*AIM OF THE TASK*
Pictures are not part of the copy. Write out exactly the lines from the line with "6. It was simple. Where will you shop next?" through the end of the entries below.

*PROVIDED ENTRIES*
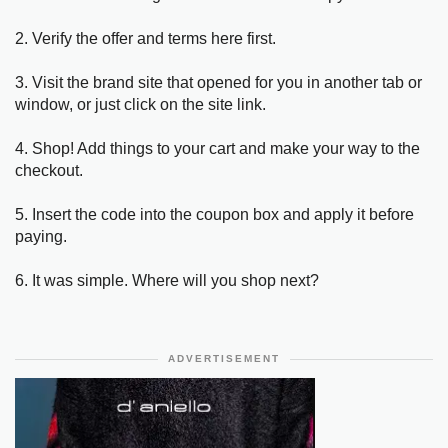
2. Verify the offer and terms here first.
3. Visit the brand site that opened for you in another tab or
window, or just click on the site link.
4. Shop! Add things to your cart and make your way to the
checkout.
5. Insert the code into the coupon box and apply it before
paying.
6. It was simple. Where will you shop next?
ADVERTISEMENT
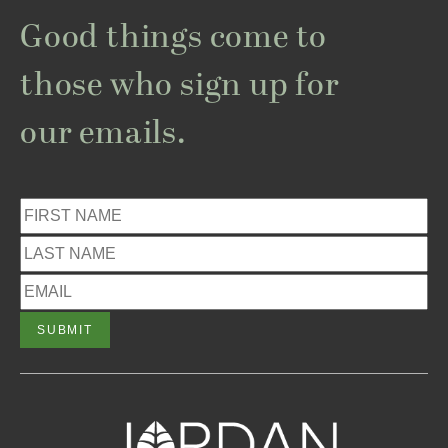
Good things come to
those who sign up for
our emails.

*TASK RESULT*
6. It was simple. Where will you shop next?
ADVERTISEMENT
Good things come to
those who sign up for
our emails.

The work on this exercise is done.